Accessibility links

UN Reviewing Human Rights Violations in Sudan

The United Nations has dispatched a special representative on genocide to Sudan's western Darfur region to review the human rights situation. The U.N. representative says rights violations persist.

U.N. Special Advisor on the Prevention of Genocide, Juan Mendez, says the situation in the war-torn Darfur region remains serious.

Mr. Mendez says there is a disconnect between promises made by the Sudanese government to calm the violence, and gains that have actually been made on the ground.

Mr. Mendez told reporters in Khartoum that nearly all African villages in the region have been destroyed, and that killing, rape and lawlessness continue. New problems have also arisen in the troubled area, threatening the lives of displaced people, known as IDP's.

"IDP's living in camps still are subject to attacks," he said. "A new development seems to be the incursion of armed elements into IDP camps.

"Insecurity, particularly along the perimeter of the camps, is of particular concern, with little discernible effort to correct the situation on the part of the authorities," added Mr. Mendez. "The rape of women who leave the camp to collect firewood continues to be much too prevalent."

Mr. Mendez said due to the continuing violence, there is a deep level of mistrust between displaced persons and Sudanese security forces.

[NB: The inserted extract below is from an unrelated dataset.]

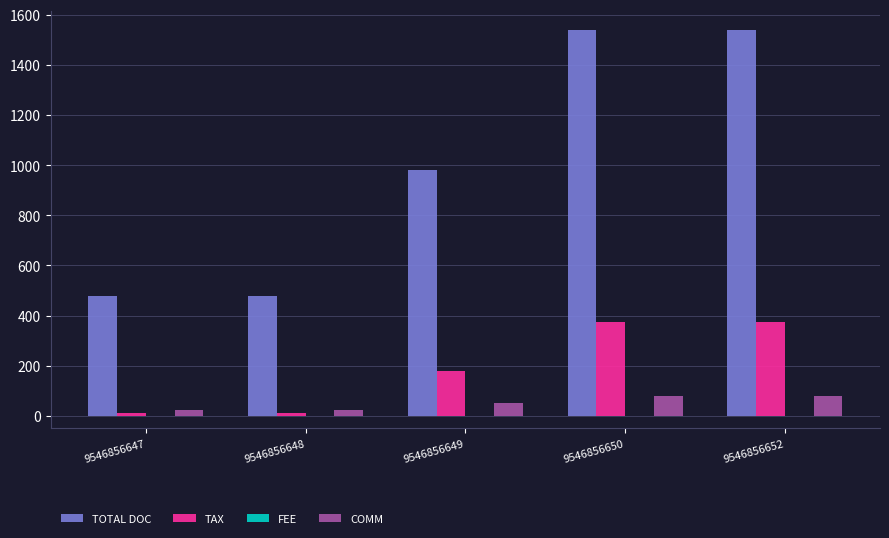

How many categories are shown in the chart?

5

The two-and-a-half-year conflict began when Darfuri rebels rose against the northern government. A scorched earth campaign undertaken by government-backed Arab militias called Janjaweed, has resulted in the deaths of about 200,000 people with two million more displaced.

Disarming the Janjaweed was seen as a key component of ending the violence. Mr. Mendez said the Janjaweed have not been disarmed.

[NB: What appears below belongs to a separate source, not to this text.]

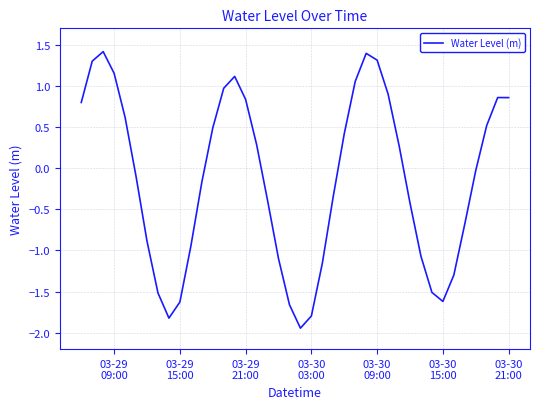

What is the maximum value shown in the chart?

1.4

"The most we know is that some weapons have been produced. But it is not clear that an organized fighting force is no longer active. On the contrary, we heard credible reports that, not only are they still very highly organized, but that they may be able to obtain cards assimilating them to the security forces, so that they will be treated as security forces, official security forces, and thereby escape serious investigation," said Mr. Mendez.

Mr. Mendez added he is disappointed in efforts of a special Sudanese criminal court to try perpetrators of the violence. He says that court has focused mainly on low-level criminals, who could be tried in ordinary courts.

The United States has termed the violence in Darfur genocide. The United Nations has refrained from using the controversial term.

Negotiations between Darfuri rebel groups and the Sudanese government are underway in Abuja, Nigeria.